#### How to complete this task:
Word for word, restate the records that come next, omitting the images.

──────────

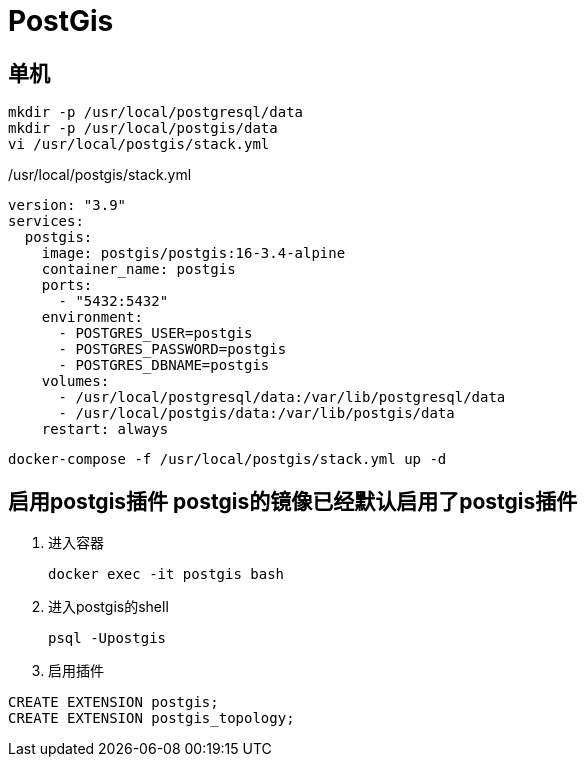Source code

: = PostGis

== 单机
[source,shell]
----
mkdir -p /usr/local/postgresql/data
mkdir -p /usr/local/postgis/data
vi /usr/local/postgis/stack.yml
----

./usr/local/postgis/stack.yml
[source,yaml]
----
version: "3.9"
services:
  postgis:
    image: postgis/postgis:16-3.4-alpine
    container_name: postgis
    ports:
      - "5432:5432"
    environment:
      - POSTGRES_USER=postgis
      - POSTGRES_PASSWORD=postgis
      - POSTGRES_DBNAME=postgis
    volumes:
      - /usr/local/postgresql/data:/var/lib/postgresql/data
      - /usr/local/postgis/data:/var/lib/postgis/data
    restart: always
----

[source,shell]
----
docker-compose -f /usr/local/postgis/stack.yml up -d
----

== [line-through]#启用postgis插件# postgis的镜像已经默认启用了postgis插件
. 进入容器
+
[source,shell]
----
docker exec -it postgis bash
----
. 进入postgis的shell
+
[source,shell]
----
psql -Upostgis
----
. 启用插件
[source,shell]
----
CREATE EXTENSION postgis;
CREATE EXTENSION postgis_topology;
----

──────────

#### Response box:
Source code

: = PostGis

== 单机
[source,shell]
----
mkdir -p /usr/local/postgresql/data
mkdir -p /usr/local/postgis/data
vi /usr/local/postgis/stack.yml
----

./usr/local/postgis/stack.yml
[source,yaml]
----
version: "3.9"
services:
  postgis:
    image: postgis/postgis:16-3.4-alpine
    container_name: postgis
    ports:
      - "5432:5432"
    environment:
      - POSTGRES_USER=postgis
      - POSTGRES_PASSWORD=postgis
      - POSTGRES_DBNAME=postgis
    volumes:
      - /usr/local/postgresql/data:/var/lib/postgresql/data
      - /usr/local/postgis/data:/var/lib/postgis/data
    restart: always
----

[source,shell]
----
docker-compose -f /usr/local/postgis/stack.yml up -d
----

== [line-through]#启用postgis插件# postgis的镜像已经默认启用了postgis插件
. 进入容器
+
[source,shell]
----
docker exec -it postgis bash
----
. 进入postgis的shell
+
[source,shell]
----
psql -Upostgis
----
. 启用插件
[source,shell]
----
CREATE EXTENSION postgis;
CREATE EXTENSION postgis_topology;
----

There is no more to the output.